Peut-on imaginer une économie de services de qualité sans intégration dans une chaîne de valeur industrielle, sans racines dans les grands centres de recherche, de développement et de design que l'industrie génère? Une économie de services détachée de l'industrie se résumerait à des emplois comme ceux d'aides-ménagères, d'enseignants ou de personnel soignant. Or, ce modèle craque de toutes parts, faute de moyens et de main-d'œuvre suffisants.
Un gisement de productivité, mère de toute prospérité
L'industrie, elle, accomplit ce que l'économie de services pure peine à réaliser: elle génère toujours plus de productivité et de valeur ajoutée.

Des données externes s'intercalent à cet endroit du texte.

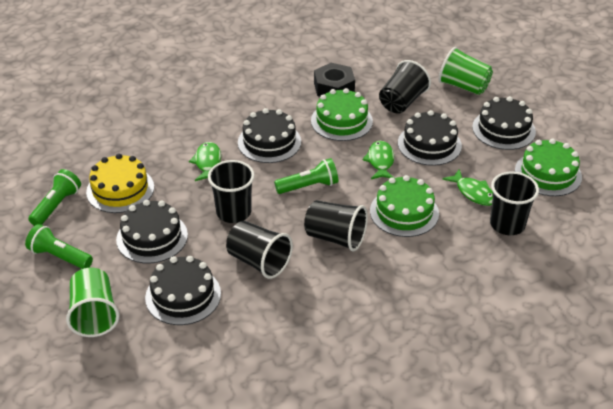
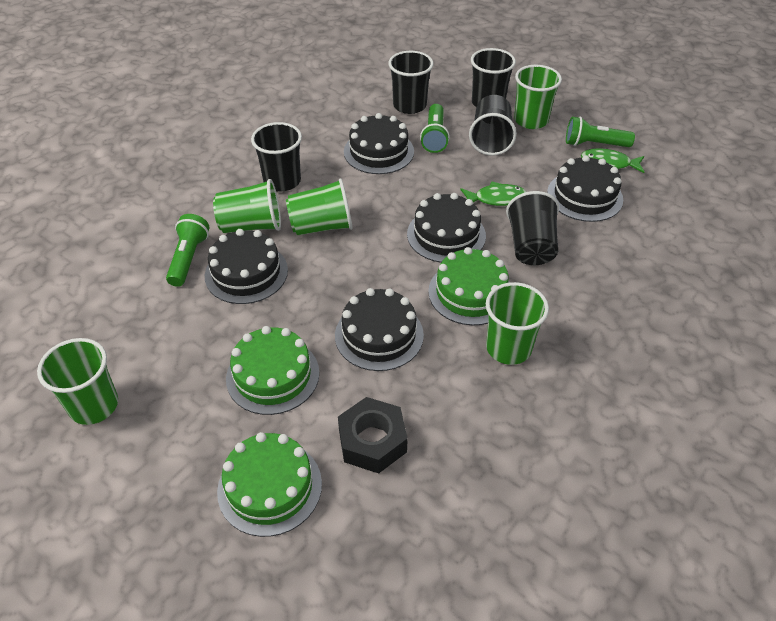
green cup: [66,268,120,337] [438,47,493,95] = 2 -> [37,338,118,425] [213,179,281,233] [286,178,353,235] [486,282,549,365] [514,65,562,129] = 5
green fish: [189,142,221,181] [362,141,394,179] [442,169,493,206] = 3 -> [460,181,526,206] [581,148,645,173] = 2
yellow cake: [86,154,154,213] = 1 -> none = 0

De moins en moins de personnes produisent de plus en plus, avec des salaires élevés qui permettent de soutenir une économie de services coûteuse, mobilisant informaticiens, ingénieurs et consultants. Notre économie a besoin de plus de productivité, pas de moins.
Supprimez l'industrie, et la société se polarise entre une élite de travailleurs du savoir, profitant de l'industrie située ailleurs – comme dans la Silicon Valley – et une majorité employée dans des services peu productifs. C'est une recette pour la désintégration sociale et politique: souvenez-vous des électeurs de Trump ou des partisans du Brexit. Sécurité, économie, cohésion sociale: tout passe par le renforcement et le renouvellement de l'industrie, et non par son déclin.